California has detailed regulations about the requirements for automatic subscription renewals or renewals of continuous services, and the complaint for this class action alleges that Web.Com Group violated them, making automatic renewals and charging consumers’ credit or debit cards or accounts without obtaining proper, affirmative consent, and without an acknowledgement that would allow them to cancel easily.
The class for this action is all persons in California who, within the class period, bought any product or service in response to an automatic renewal offer, as defined by the California Business and Professions Code §17601(a) from Web.com Group, Inc., its predecessors, or its affiliates, via the website www.register.com.
The sections of the California Business and Professions Code dealing with automatic renewals was designed to prevent companies from charging consumers for ongoing subscriptions or services without giving them a proper opportunity to cancel or refuse.
First, it requires that the terms be presented in a clear and conspicuous manner in visual proximity to the offer of renewal.
Second, it does not permit the company to charge a credit or debit card or an account without first obtaining the consumer’s affirmative consent to the offer.
Third, the company must provide an acknowledgement with information about the offer and about how to cancel in a manner that makes it possible for the consumer to retain it. If the offer includes a free trial, the company must tell the consumer how to cancel and allow the consumer to do so before being charged.
The Code also provides more detailed requirements for the offer, such as an easy-to-use mechanism for cancellation. Furthermore, it states, “In any case in which a business sends any goods, wares, merchandise, or products to a consumer, under a continuous service agreement or automatic renewal of a purchase, without first obtaining the consumer’s affirmative consent as described in Section 17602, the goods, wares, merchandise, or products shall for all purposes be deemed an unconditional gift to the consumer…”
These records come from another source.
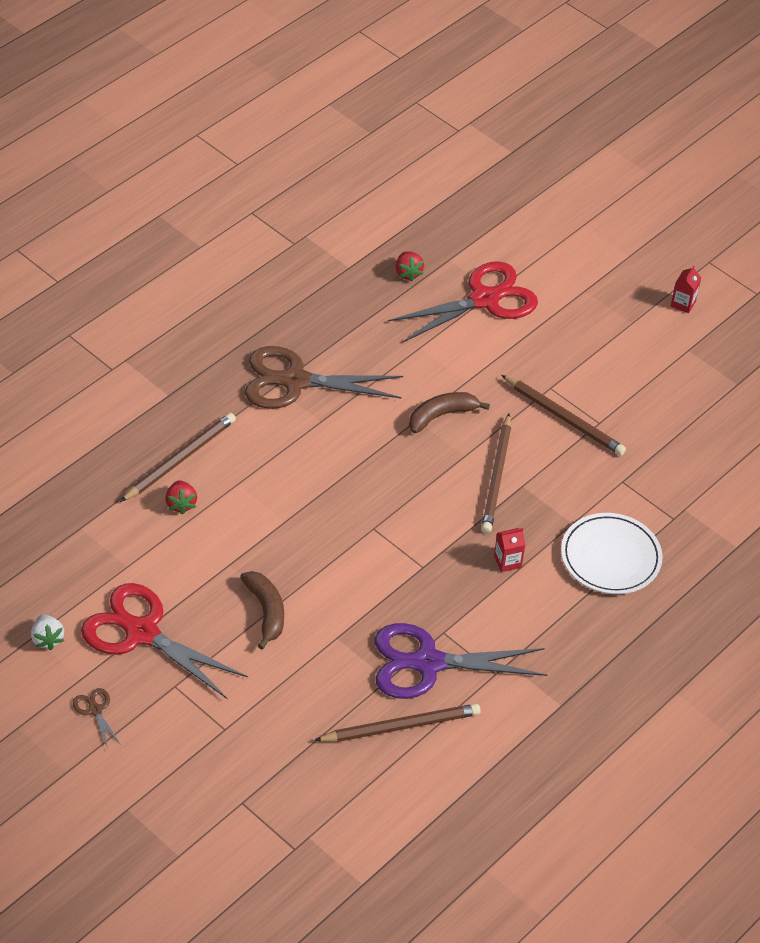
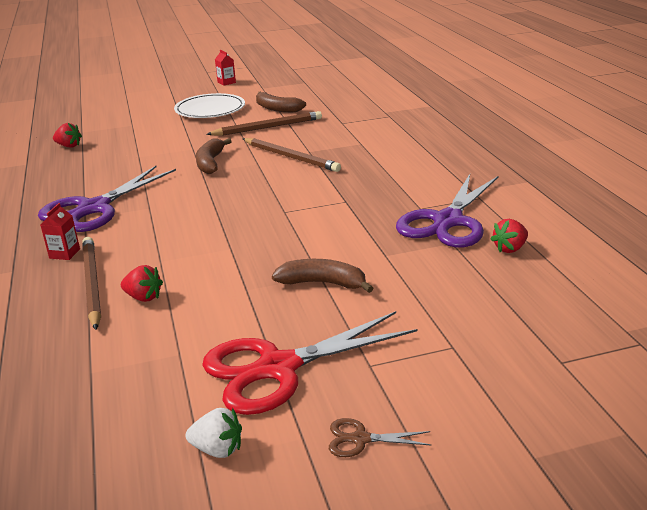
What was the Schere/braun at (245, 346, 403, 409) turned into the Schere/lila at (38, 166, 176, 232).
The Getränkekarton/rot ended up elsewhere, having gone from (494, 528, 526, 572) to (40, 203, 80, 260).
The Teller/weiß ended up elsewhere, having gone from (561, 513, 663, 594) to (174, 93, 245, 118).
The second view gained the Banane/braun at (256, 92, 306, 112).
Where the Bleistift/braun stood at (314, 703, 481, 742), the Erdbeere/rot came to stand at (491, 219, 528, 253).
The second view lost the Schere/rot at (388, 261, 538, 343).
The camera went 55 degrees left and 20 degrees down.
The complaint charges that Web.com’s subscriptions for website support and construction services fall under the jurisdiction of this Code, but that the terms of its lengthy Master Services Agreement and the other parts of its website where the purchase is made do not meet the above terms. It claims that Web.com thus failed to obtain affirmative consent to automatic renewals and, further, did not provide an acknowledgement, and that therefore all that consumers have obtained via the automatic renewals have become an unconditional gift under the law.